With a US Army veteran declaring "I want to leave this place," a House committee began a hearing this morning at the Walter Reed Army Medical Center on the difficulties that casualties from the Iraq war have experienced in receiving medical care.

In the special hearing's first panel, two veterans and the wife of a third alleged that senior Army officials failed to heed the warnings that they had heard for years about the state of care at the Army's Walter Reed Medical Center. The committee's chair, Rep. Henry Waxman (D-CA), suggested that the problems at the Army Medical Center might be "the tip of the iceberg."

In the first of two major hearings today on the subject, the House Committee on Oversight and Government Reform took up the problematic medical care and housing conditions at Walter Reed. The first panel of the hearing consisted of the sworn testimony of two veterans and the wife of a third, whose experiences at Walter Reed had earlier been featured in the Washington Post's articles.
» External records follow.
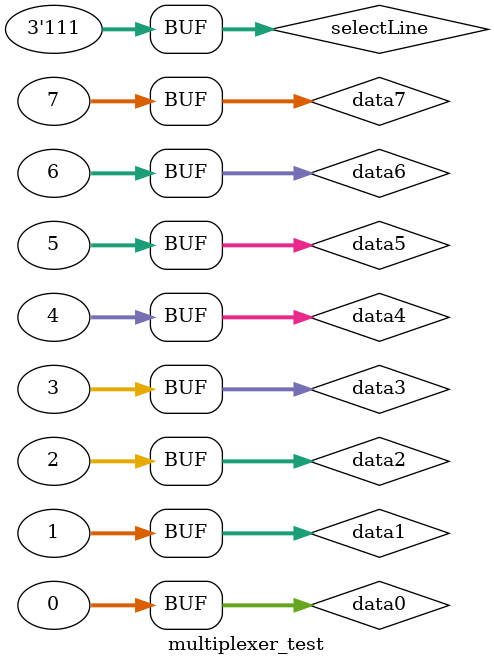
<source format=v>
`timescale 1ns / 1ps
module multiplexer(data0,data1,data2,data3,data4,data5,data6,data7,selectLine,Output);
input [31:0]data0,data1,data2,data3,data4,data5,data6,data7;
input [2:0]selectLine;
output [31:0]Output;
reg [31:0] Output;

always @ (data0 or data1 or data2 or data3 or data4 or data5 or data6 or data7 or selectLine) 

begin 

 case (selectLine) 

  3'b000 : Output = data0; 

  3'b001 : Output = data1; 

  3'b010 : Output = data2; 

  3'b011 : Output = data3; 

  3'b100 : Output = data4; 

  3'b101 : Output = data5; 

  3'b110 : Output = data6; 

  3'b111 : Output = data7; 

  default : Output = 32'bx; 

  //If input is undefined then output is undefined 

 endcase 

end  

endmodule


module multiplexer_test;

	// Inputs
	reg [31:0] data0;
	reg [31:0] data1;
	reg [31:0] data3;
	reg [31:0] data2;
	reg [31:0] data4;
	reg [31:0] data5;
	reg [31:0] data6;
	reg [31:0] data7;
	reg [2:0] selectLine;

	// Outputs
	wire [31:0] Output;

	// Instantiate the Unit Under Test (UUT)
	multiplexer uut (
		.data0(data0), 
		.data1(data1), 
		.data2(data2), 
		.data3(data3), 
		.data4(data4), 
		.data5(data5), 
		.data6(data6), 
		.data7(data7), 
		.selectLine(selectLine), 
		.Output(Output)
	);

	initial begin
		// Initialize Inputs
		data0 = 32'd0;
		data1 = 32'd1;
		data2 = 32'd2;;
		data3 = 32'd3;
		data4 = 32'd4;
		data5 = 32'd5;
		data6 = 32'd6;
		data7 = 32'd7;
		selectLine = 3'b000;
		#100
		
		data0 = 32'd0;
		data1 = 32'd1;
		data2 = 32'd2;;
		data3 = 32'd3;
		data4 = 32'd4;
		data5 = 32'd5;
		data6 = 32'd6;
		data7 = 32'd7;
		selectLine = 3'b001;

		// Wait 100 ns for global reset to finish
		#100;
		
		data0 = 32'd0;
		data1 = 32'd1;
		data2 = 32'd2;;
		data3 = 32'd3;
		data4 = 32'd4;
		data5 = 32'd5;
		data6 = 32'd6;
		data7 = 32'd7;
		selectLine = 3'b010;
		#100;
		
      data0 = 32'd0;
		data1 = 32'd1;
		data2 = 32'd2;;
		data3 = 32'd3;
		data4 = 32'd4;
		data5 = 32'd5;
		data6 = 32'd6;
		data7 = 32'd7;
		selectLine = 3'b011;
		#100;
		
		data0 = 32'd0;
		data1 = 32'd1;
		data2 = 32'd2;;
		data3 = 32'd3;
		data4 = 32'd4;
		data5 = 32'd5;
		data6 = 32'd6;
		data7 = 32'd7;
		selectLine = 3'b100;
		#100;
		
		data0 = 32'd0;
		data1 = 32'd1;
		data2 = 32'd2;;
		data3 = 32'd3;
		data4 = 32'd4;
		data5 = 32'd5;
		data6 = 32'd6;
		data7 = 32'd7;
		selectLine = 3'b101;
		#100;
      
		data0 = 32'd0;
		data1 = 32'd1;
		data2 = 32'd2;;
		data3 = 32'd3;
		data4 = 32'd4;
		data5 = 32'd5;
		data6 = 32'd6;
		data7 = 32'd7;
		selectLine = 3'b110;
		#100;
		
		data0 = 32'd0;
		data1 = 32'd1;
		data2 = 32'd2;;
		data3 = 32'd3;
		data4 = 32'd4;
		data5 = 32'd5;
		data6 = 32'd6;
		data7 = 32'd7;
		selectLine = 3'b111;
		#100;
        
        

	end
      
endmodule


</source>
US Army Staff Sgt. John Daniel Shannon suffered injuries from an explosion in Iraq. He testified before the committee that he had experienced difficulties for two years in receiving certification that would enable plastic surgery he needs to be fitted for a prosthetic eye.

He told the committee that he's had enough of the complications of receiving medical care at the Army hospital.
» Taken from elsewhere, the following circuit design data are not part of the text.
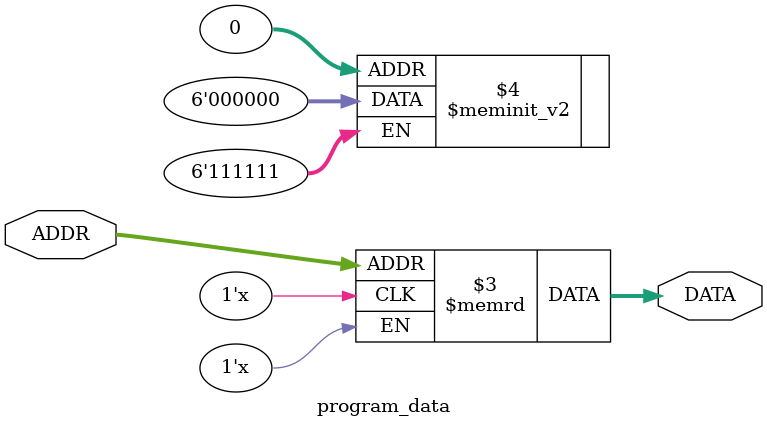
<source format=v>
module program_data (
  input wire [4:0] ADDR,
  output reg [5:0] DATA
);
  
  reg [5:0] MEM [0:31];

initial begin
  MEM[0] = 6'b000000;
  //Pamięć programu
end

always @(ADDR) begin
  DATA <= MEM[ADDR];
end

endmodule
</source>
"I want to leave this place," Shannon said.

He then explained that the patients' advocates at Walter Reed don't put the care of veterans up front in the help they provide.

"We have no advocacy that is not working for the government," he explained. "They have its interests, not mine, in mind."

(Shannon's prepared testimony can be accessed at the House Oversight Committee website.)

Annette McLeod, the wife of Corporal Dell McLeod, an injured Army National Guard veteran, shared similar experiences and questioned the idea that the Army's senior leadership didn't know what was happening at Walter Reed prior to the articles written by Dana Priest and Anne Hull in the Post.

"I have one question: Were they deaf?" she asked. She then added tersely, "You don't want to hear, you won't hear."

(McLeod's prepared statement can also be accessed at the Oversight Committee website)

Specialist Jeremy Duncan, who told the Washington Post his story of horrendous conditions at Walter Reed for outpatients living on site, agreed with McLeod.

"There's no way they couldn't know," he added.

Their remarks followed a question from Rep. Waxman, who had said he "can't understand" how top senior officials could say they were surprised by the situation at Walter Reed. The California Democrat then pointed to a wide variety of news reports and government investigations in recent years that preceded the Post's articles.

Waxman said he feared that the situation at Walter Reed was "the tip of the iceberg" in terms of problems with medical care.

From all over the country, he said, veterans seeking medical care were "flooding us with complaints."

The committee's ranking Republican member, Tom Davis of Virginia, agreed that the problems at Walter Reed were severe.

He criticized the Army for inflicting "financial friendly fire on those returning from war" and said that at Walter Reed, the system "treats soldiers like inconveniences rather than heroes."

The testimony of the two veterans and Mrs. McLeod made up the first of three panels. The next two will hear from current and former Army officials at the Pentagon and in Walter Reed.

Additionally, three top Army officials will testify later today before the House Committee on Appropriations on the situation at Walter Reed.